Ce mot a été transporté du simple au figuré. Force se dit de toutes les parties du corps qui sont en mouvement, en action ; la force du cœur, que quelques-uns ont faite de quatre cents livres et d’autres de trois onces ; la force des viscères, des poumons, de la voix ; à force de bras.

On dit par analogie faire force de voiles, de rames ; rassembler ses forces ; connaître, mesurer ses forces ; aller, entreprendre au delà de ses forces ; le travail de l’Encyclopédie est au-dessus des forces de ceux qui se sont déchaînés contre ce livre. On a longtemps appelé forces de grands ciseaux, et c’est pourquoi dans les états de la Ligue on fit une estampe de l’ambassadeur d’Espagne, cherchant avec ses lunettes ses ciseaux qui étaient à terre, avec ce jeu de mots pour inscription : J’ai perdu mes forces.

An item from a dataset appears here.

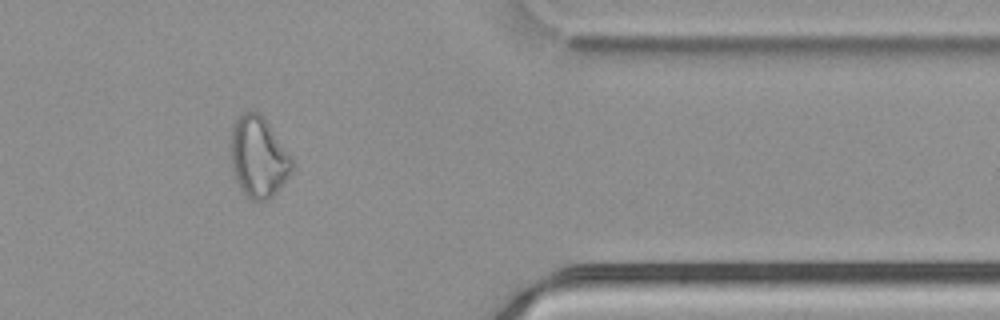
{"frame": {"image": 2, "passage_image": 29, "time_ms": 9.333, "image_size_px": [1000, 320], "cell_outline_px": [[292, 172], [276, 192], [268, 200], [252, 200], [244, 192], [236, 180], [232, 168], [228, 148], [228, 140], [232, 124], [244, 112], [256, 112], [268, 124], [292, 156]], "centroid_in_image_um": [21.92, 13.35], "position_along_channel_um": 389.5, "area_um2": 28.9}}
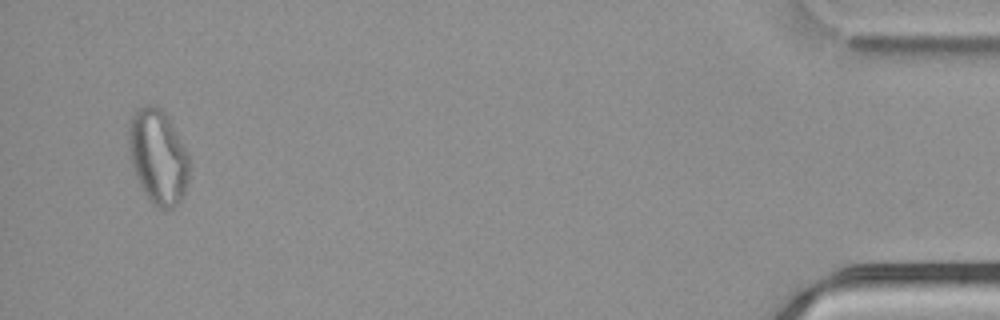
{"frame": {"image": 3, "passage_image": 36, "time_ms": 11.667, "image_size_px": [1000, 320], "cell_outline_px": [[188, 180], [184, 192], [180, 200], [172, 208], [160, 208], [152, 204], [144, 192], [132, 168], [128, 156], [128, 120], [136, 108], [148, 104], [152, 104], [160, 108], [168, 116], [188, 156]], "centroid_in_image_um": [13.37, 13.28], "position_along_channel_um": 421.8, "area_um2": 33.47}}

Le style familier admet encore, force gens, force gibier, force fripons, force mauvais critiques. On dit : à force de travailler il s’est épuisé ; le fer s’affaiblit à force de le polir,

La métaphore qui a transporté ce mot dans la morale en a fait une vertu cardinale. La force, en ce sens, est le courage de soutenir l’adversité, et d’entreprendre des choses vertueuses et difficiles, animi fortitudo.

La force de l’esprit est la pénétration et la profondeur, ingenii vis. La nature la donne comme celle du corps : le travail modéré les augmente, et le travail outré les diminue.

La force d’un raisonnement consiste dans une exposition claire des preuves mises dans tout leur jour, et une conclusion juste ; elle n’a point lieu dans les théorèmes mathématiques, parce qu’une démonstration ne peut recevoir plus ou moins d’évidence, plus ou moins de force ; elle peut seulement procéder par un chemin plus long ou plus court, plus simple ou plus compliqué. La force du raisonnement a surtout lieu dans les questions problématiques. La force de l’éloquence n’est pas seulement une suite de raisonnements justes et vigoureux, qui subsisteraient avec la sécheresse ; cette force demande de l’embonpoint, des images frappantes, des termes énergiques. Ainsi on a dit que les sermons de Bourdaloue avaient plus de force, ceux de Massillon plus de grâce. Des vers peuvent avoir de la force, et manquer de toutes les autres beautés. La force d’un vers dans notre langue vient principalement de dire quelque chose dans chaque hémistiche :

Et monté sur le faîte, il aspire à descendre.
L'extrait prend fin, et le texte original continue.